In general, the Internal Revenue Service (see §119(a)) allows you to exclude from income the value of meals and lodging furnished by the employer when hiring a live-in nanny or household worker (nanny room and board), provided the following conditions are met:
- Meals and lodging (room and board) must be furnished on the business premises (the family’s home),
- Must be furnished for the employer’s convenience (eg. she cannot leave the home for lunch when on duty), and
- For lodging only, employees must be required to accept the lodging as a condition of employment.
As a practical matter, if you advertise for a live in nanny, and provide her a room, suite, or apartment on your premise, the economic value of this lodging is deemed provided for your convenience and exempted from taxation. This benefits both employer and employee, as both parties have a lower basis for taxes. Many families need a live-in nanny because of the nature of the family’s employment – doctors on call, single parents with out-of-town business travel, and occupations with rotating schedules are just a few such examples.

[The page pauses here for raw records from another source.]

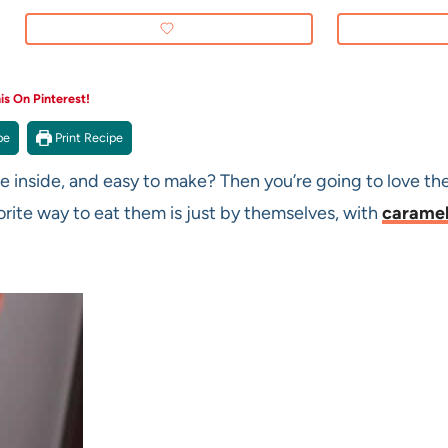
s On Pinterest!
pe
Print Recipe
he inside, and easy to make? Then you’re going to love the
orite way to eat them is just by themselves, with
carame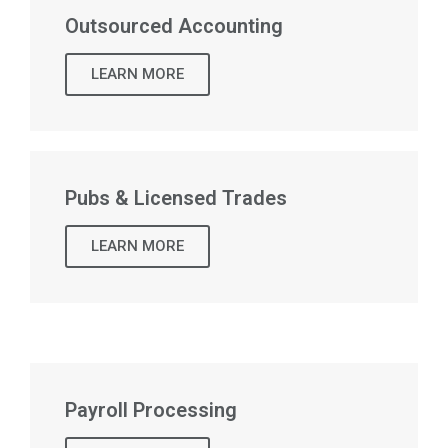
Outsourced Accounting
LEARN MORE
Pubs & Licensed Trades
LEARN MORE
Payroll Processing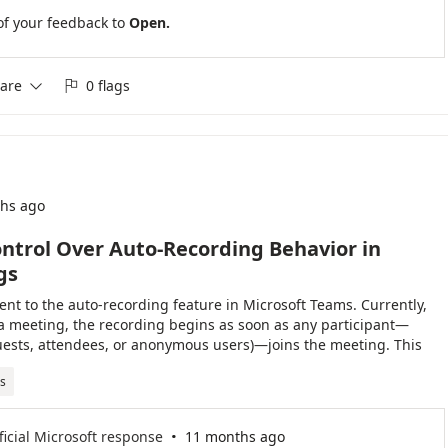
of your feedback to
Open.
are
0 flags


hs ago
ntrol Over Auto-Recording Behavior in
gs
nt to the auto-recording feature in Microsoft Teams. Currently,
a meeting, the recording begins as soon as any participant—
guests, attendees, or anonymous users)—joins the meeting. This
 unintended recordings, especially when the meeting organizer
s
t joined. It would be highly beneficial to have an option that
after the organizer or someone from their organization (or
s) has entered the meeting. This added control would help ensure
·
ficial Microsoft response
11 months ago
levant portions of meetings and maintain better alignment with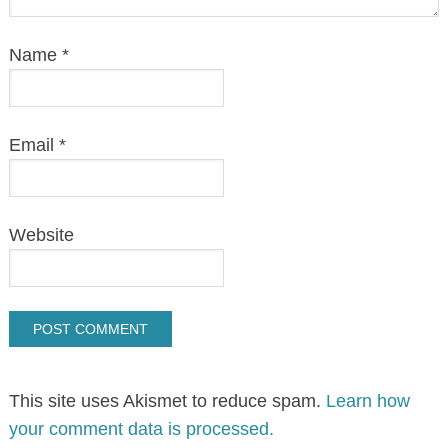
Name
*
Email
*
Website
This site uses Akismet to reduce spam.
Learn how
your comment data is processed.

Meals provided to a live-in nanny, or a live out nanny for that matter, are similarly exempted from income by the Internal Revenue Code for live-in nanny room and board taxes. A nanny is generally not free to leave the premises to obtain her own food (who would watch the children?) so the meals are being provided in your home for your convenience.
A word of caution: This treatment for meals and lodging (also referred to as room and board) is not followed 100% by all states. You are advised to check with your state to learn if they have any exceptions to regulations for live-in nanny room and board taxes.